TASK GOAL:
Every line of the data below should be repeated exactly, and no picture should be copied.

┌─ LISTED ENTRIES

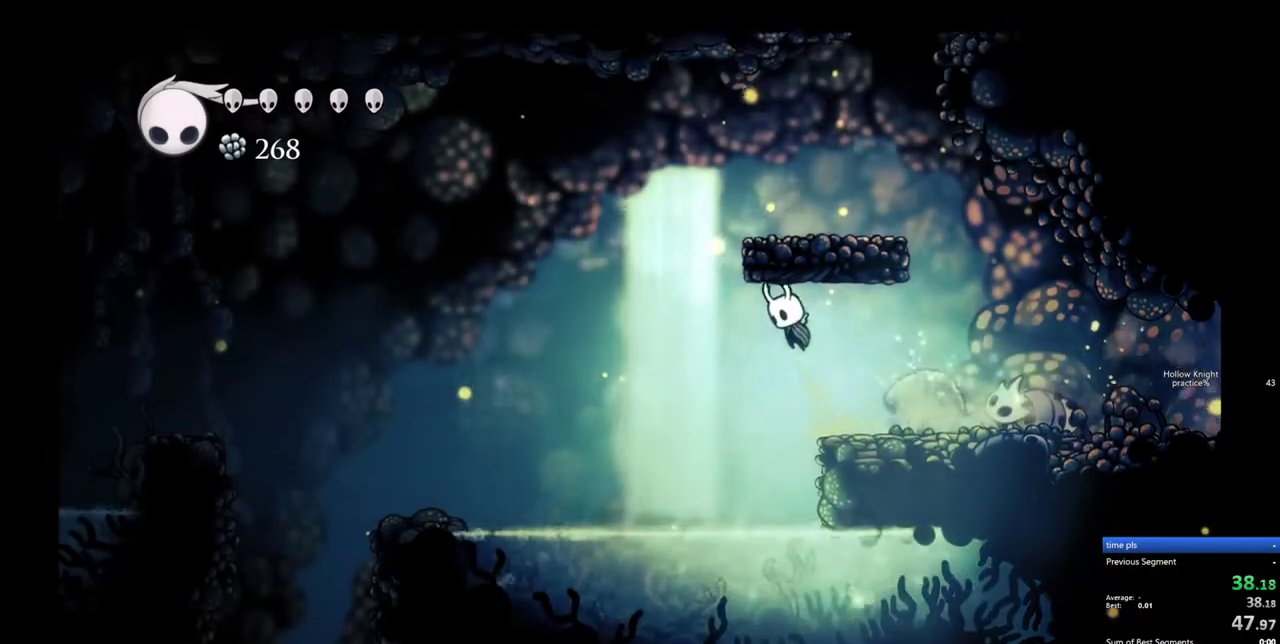
{"keys": ["left"], "events": [[17, "jump", "up"], [250, "dash", "down"], [400, "dash", "up"]]}
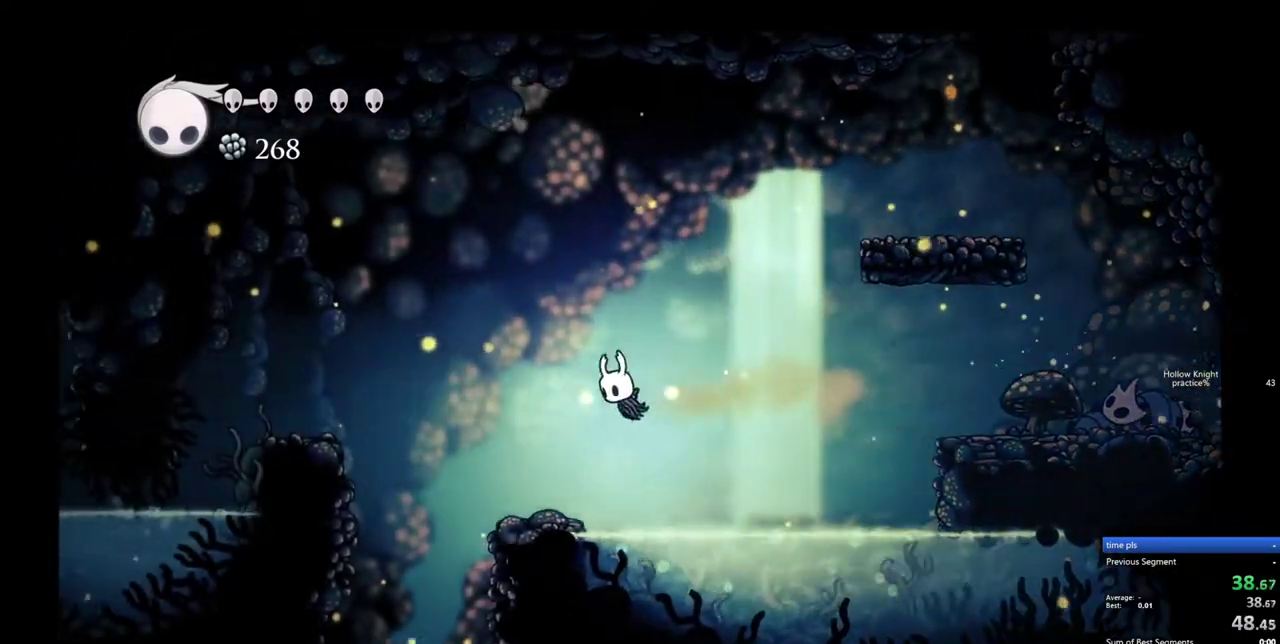
{"keys": ["left"], "events": []}
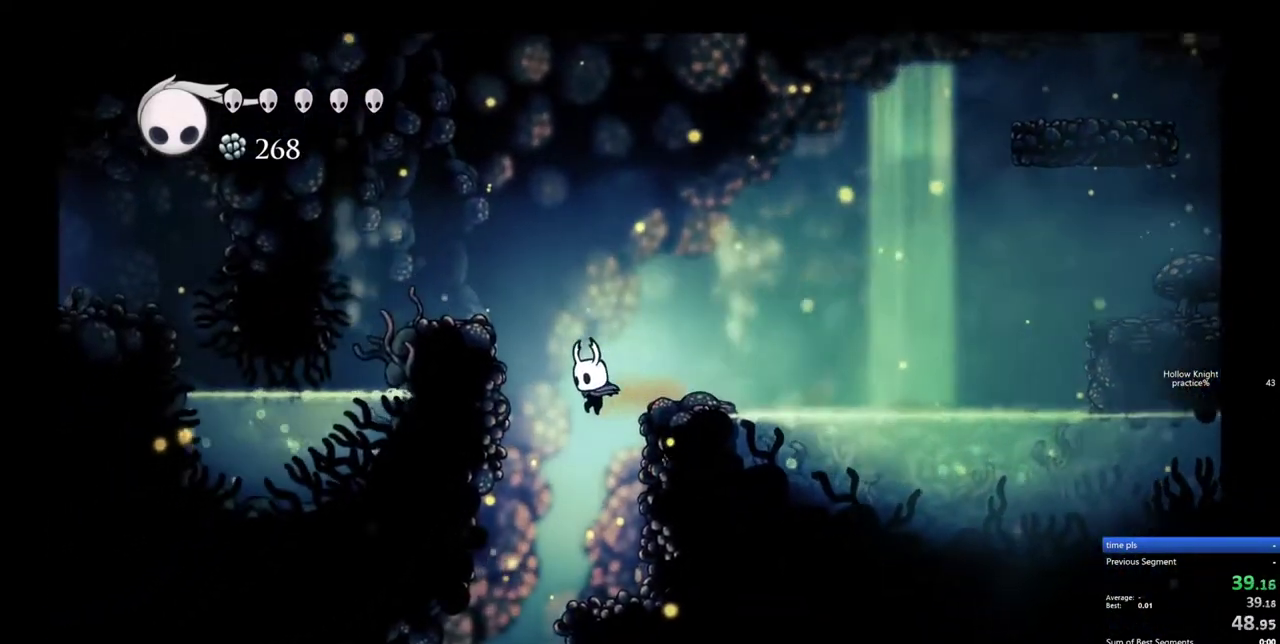
{"keys": ["left"], "events": [[250, "left", "up"], [383, "left", "down"]]}
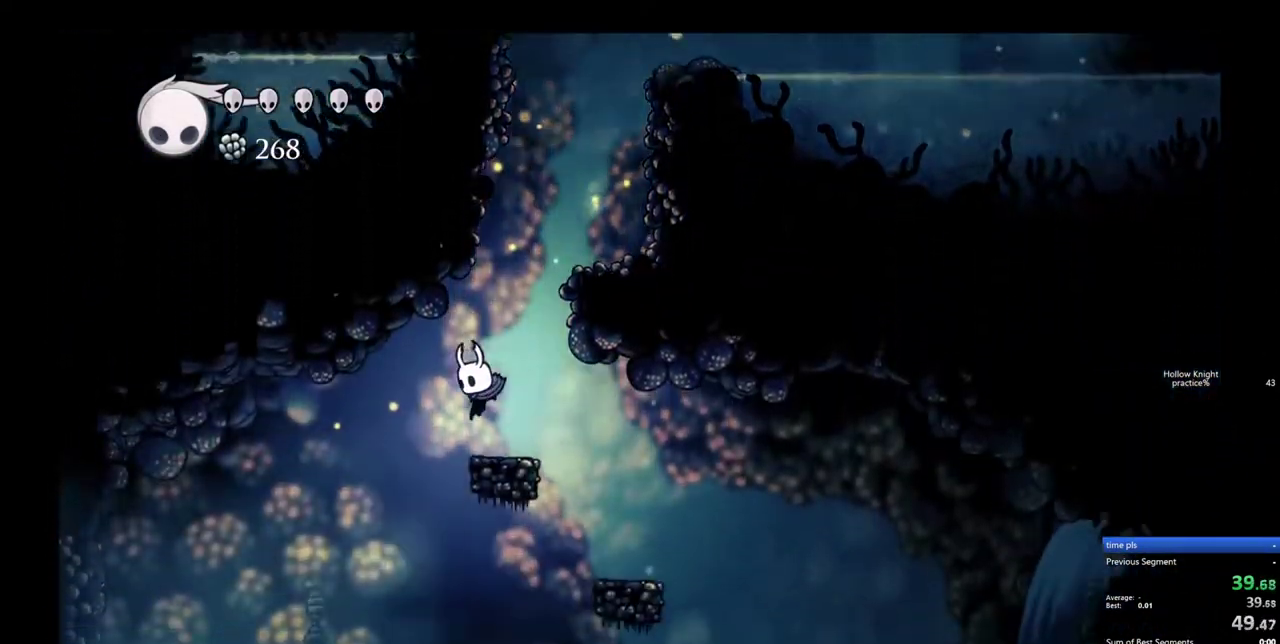
{"keys": ["right"], "events": [[250, "left", "up"], [400, "right", "down"]]}
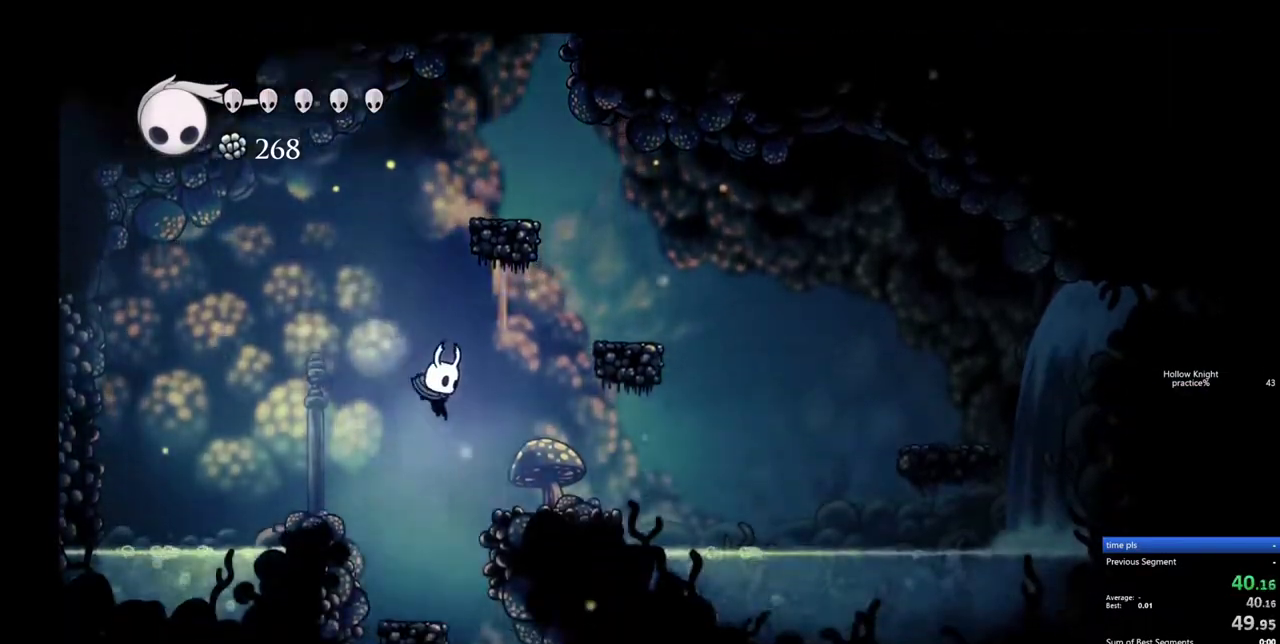
{"keys": ["right"], "events": [[33, "right", "up"], [267, "right", "down"]]}
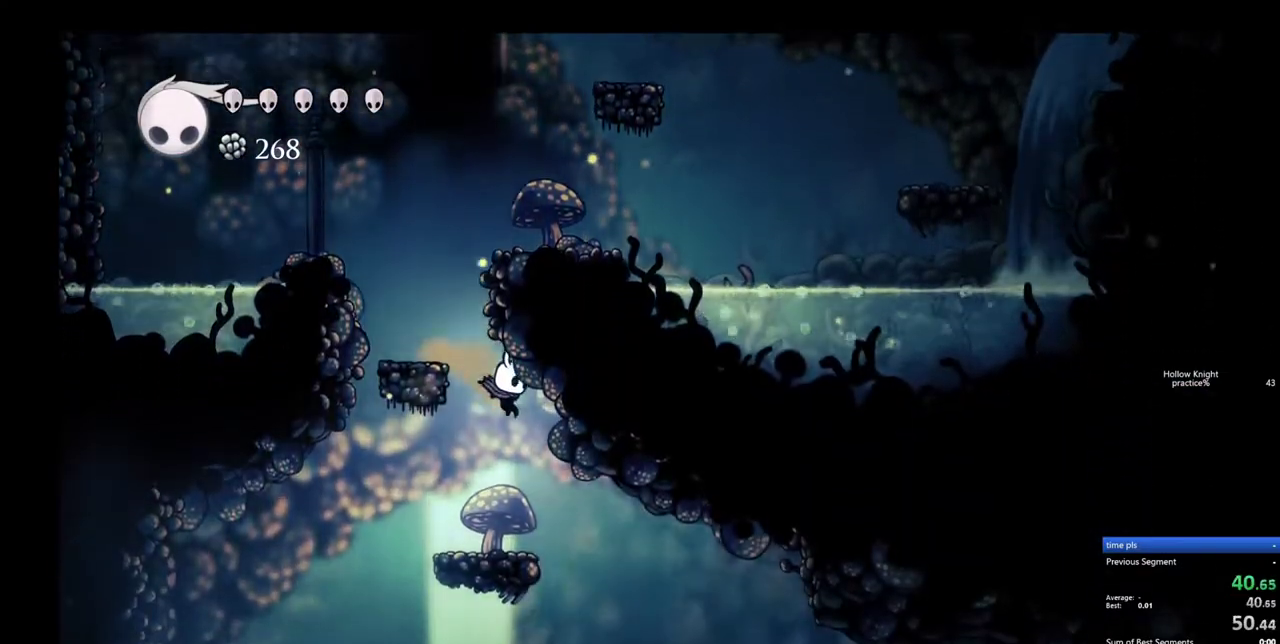
{"keys": ["dash", "right"], "events": [[433, "dash", "down"]]}
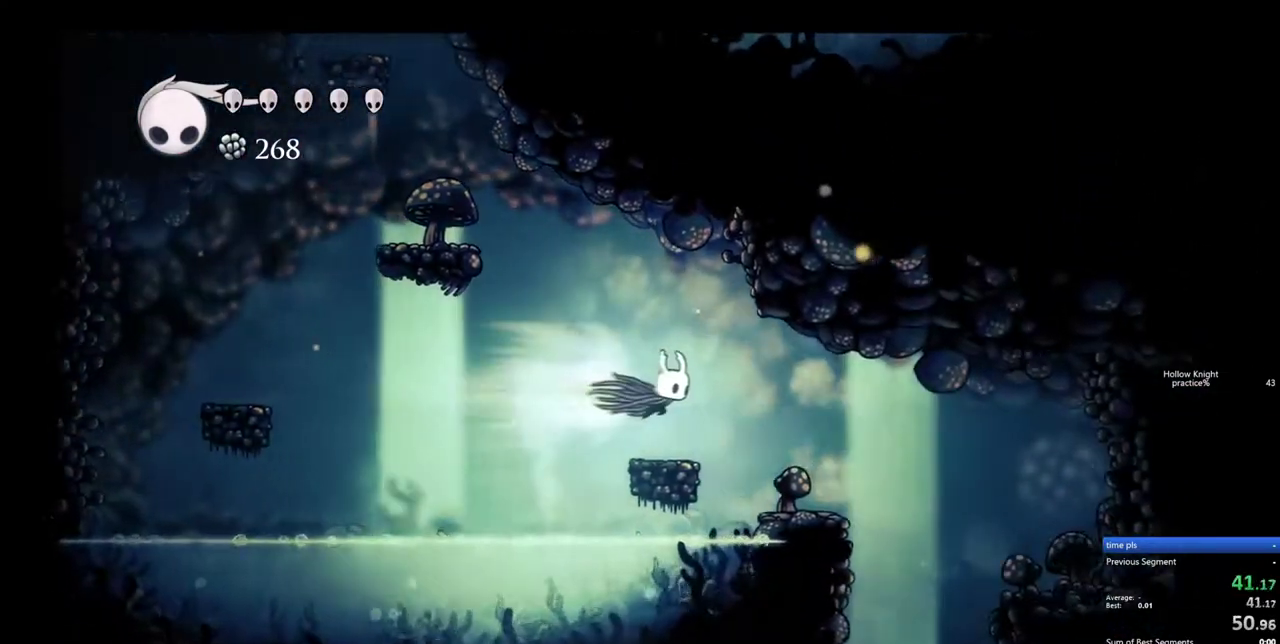
{"keys": [], "events": [[17, "dash", "up"], [250, "right", "up"]]}
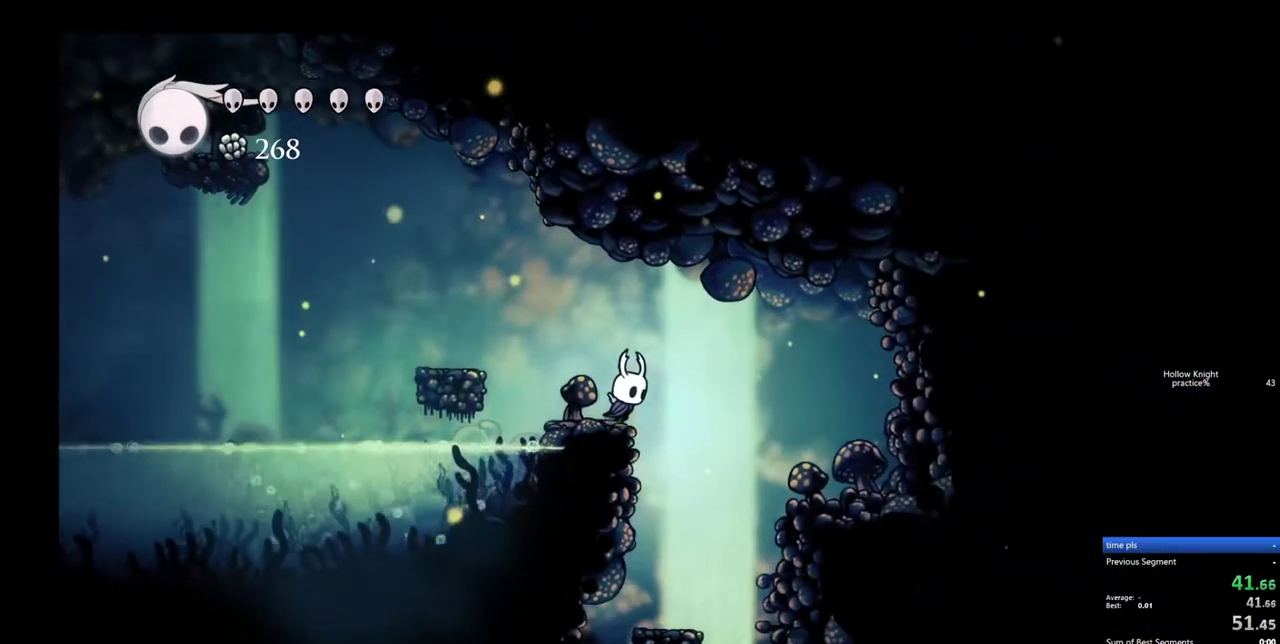
{"keys": [], "events": [[33, "right", "down"], [500, "right", "up"]]}
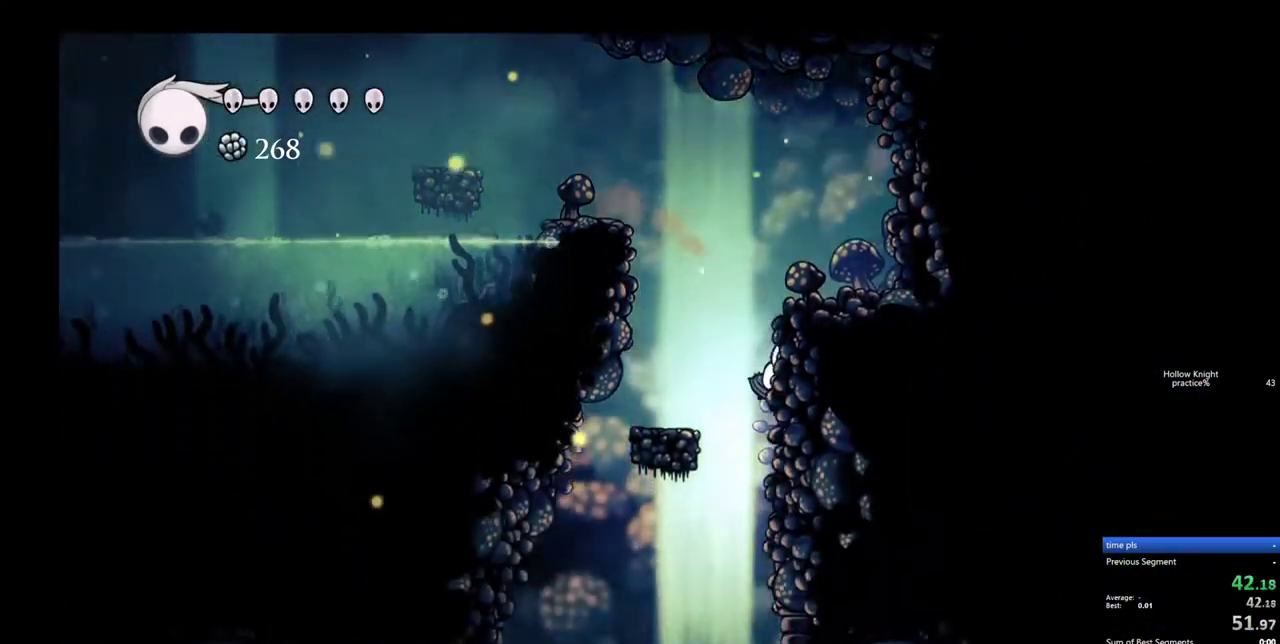
{"keys": ["right"], "events": [[433, "right", "down"]]}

└─

TASK RESPONSE:
{"keys": ["left"], "events": [[17, "jump", "up"], [250, "dash", "down"], [400, "dash", "up"]]}
{"keys": ["left"], "events": []}
{"keys": ["left"], "events": [[250, "left", "up"], [383, "left", "down"]]}
{"keys": ["right"], "events": [[250, "left", "up"], [400, "right", "down"]]}
{"keys": ["right"], "events": [[33, "right", "up"], [267, "right", "down"]]}
{"keys": ["dash", "right"], "events": [[433, "dash", "down"]]}
{"keys": [], "events": [[17, "dash", "up"], [250, "right", "up"]]}
{"keys": [], "events": [[33, "right", "down"], [500, "right", "up"]]}
{"keys": ["right"], "events": [[433, "right", "down"]]}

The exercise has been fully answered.